> [WORK ORDER]
Please print every record below exactly as written, leaving out the pictures.

Design files in text formats:
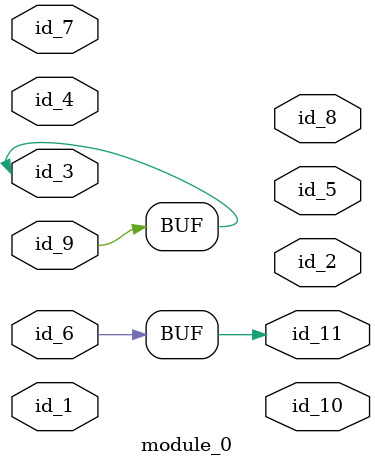
<source format=v>
`timescale 1ps / 1ps
module module_0 (
    id_1,
    id_2,
    id_3,
    id_4,
    id_5,
    id_6,
    id_7,
    id_8,
    id_9,
    id_10,
    id_11
);
  output id_11;
  output id_10;
  input id_9;
  output id_8;
  inout id_7;
  input id_6;
  output id_5;
  input id_4;
  inout id_3;
  output id_2;
  input id_1;
  reg id_11;
  always @(0) begin
    id_3 <= #1 id_9;
    {(1'b0), id_6} <= id_11;
  end
endmodule

</source>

> [SOLVED EXERCISE]
<source format=v>
`timescale 1ps / 1ps
module module_0 (
    id_1,
    id_2,
    id_3,
    id_4,
    id_5,
    id_6,
    id_7,
    id_8,
    id_9,
    id_10,
    id_11
);
  output id_11;
  output id_10;
  input id_9;
  output id_8;
  inout id_7;
  input id_6;
  output id_5;
  input id_4;
  inout id_3;
  output id_2;
  input id_1;
  reg id_11;
  always @(0) begin
    id_3 <= #1 id_9;
    {(1'b0), id_6} <= id_11;
  end
endmodule

</source>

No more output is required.